— Passage —
Usefulness in a data science workflow

Exploratory work:

Expository work:

Share-able, portable, composable (i.e., reports, dashboards, etc)

Grammar of graphics

  • Leland Wilkinson (1980): A grammar of graphics is a framework which follows a layered approach to describe and construct visualizations or graphics in a structured manner.

Many libraries abide by this grammar: ggplot2, plotly, D3 and many others.

Grammar of graphics and ggplot2

The gg in ggplot2 stands for Grammar of Graphics.

“The transferrable skills from ggplot2 are not the idiosyncracies of plotting syntax, but a powerful way of thinking about visualisation, as a way of mapping between variables and the visual properties of geometric objects that you can perceive.”

— Hadley Wickham

Advantages

  • Functional data visualization
    • Clean and wrangle data
    • Map data to visual elements
    • Tweak scales, guides, axis, labels and theme
  • Map data to visual elements
  • Ease of iteration
  • Ease in maintaining consistency

Prepare your system

  1. Update R and RStudio to the latest, released version: https://www.rstudio.com/products/rstudio/download/

  2. Download and load the following packages:

install.packages(c("devtools", "knitr", 
                   "usethis", "tidyverse", 
                   "plotly", "r2d3", 
                   "crosstalk", "shiny", 
                   "flexdashboard"))

Data source: espnscraperR, which collects or scrapes QBR, NFL standings, and stats from ESPN

remotes::install_github("jthomasmock/espnscrapeR")
library(tidyverse)
library(espnscrapeR)

nfl_qbr <- 
  crossing(season = 2020, week = 1:6) %>% 
  pmap_dfr(espnscrapeR::get_nfl_qbr)

Consider working in the preview version of RStudio as well for latest features (that are more stable than the daily build): https://www.rstudio.com/products/rstudio/download/preview/

Plotly

  • Plotly R package allows you to create a variety of interactive graphics

  • Two ways:

    • transforming a ggplot2 object into a plotly object via ggplotly()
    • directly initializing a plotly object with plot_ly(), plot_geo() or plot_mapbox()
  • There are strengths, weaknesses to either approach

  • Learning both will pay dividends, as they share a common grammar and can be reused

Intro to ggplotly()

library(plotly)

— Work to complete —
a – Can you reproduce the section of the data visualization passage from "Usefulness in a" up to and including "a structured manner.", word for word?
b – In the data visualization passage, what does the "gg" in ggplot2 stand for?

— Data listing —

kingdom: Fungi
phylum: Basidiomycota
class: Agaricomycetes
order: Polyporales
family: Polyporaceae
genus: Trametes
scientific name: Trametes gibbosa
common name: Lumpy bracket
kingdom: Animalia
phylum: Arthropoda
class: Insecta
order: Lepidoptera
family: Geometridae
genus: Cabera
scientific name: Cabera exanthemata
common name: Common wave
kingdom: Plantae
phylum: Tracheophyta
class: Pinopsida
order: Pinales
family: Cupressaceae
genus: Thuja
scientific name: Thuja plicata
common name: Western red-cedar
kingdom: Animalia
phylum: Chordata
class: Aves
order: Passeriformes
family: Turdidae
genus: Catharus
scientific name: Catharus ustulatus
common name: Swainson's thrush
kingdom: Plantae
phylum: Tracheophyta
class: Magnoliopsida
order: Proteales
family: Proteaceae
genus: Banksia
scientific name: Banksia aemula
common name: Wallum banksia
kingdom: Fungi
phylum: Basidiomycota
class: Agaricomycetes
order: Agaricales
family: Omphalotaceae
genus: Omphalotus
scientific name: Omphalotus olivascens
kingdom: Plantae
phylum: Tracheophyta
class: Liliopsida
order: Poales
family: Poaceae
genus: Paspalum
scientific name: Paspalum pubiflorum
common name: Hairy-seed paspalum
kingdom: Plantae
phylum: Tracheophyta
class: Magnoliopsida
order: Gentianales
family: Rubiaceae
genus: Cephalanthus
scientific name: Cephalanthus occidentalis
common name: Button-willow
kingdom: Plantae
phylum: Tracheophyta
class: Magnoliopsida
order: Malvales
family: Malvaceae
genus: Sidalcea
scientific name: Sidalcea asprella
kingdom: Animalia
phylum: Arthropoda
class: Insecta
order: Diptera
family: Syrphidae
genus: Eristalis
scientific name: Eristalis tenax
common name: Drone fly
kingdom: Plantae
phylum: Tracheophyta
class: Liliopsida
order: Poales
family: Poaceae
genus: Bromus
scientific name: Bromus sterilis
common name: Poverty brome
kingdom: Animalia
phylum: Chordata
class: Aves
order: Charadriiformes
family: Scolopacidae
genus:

— Answers provided —
a –
Usefulness in a data science workflow

Exploratory work:

Expository work:

Share-able, portable, composable (i.e., reports, dashboards, etc)

Grammar of graphics

  • Leland Wilkinson (1980): A grammar of graphics is a framework which follows a layered approach to describe and construct visualizations or graphics in a structured manner.

b – Grammar of Graphics.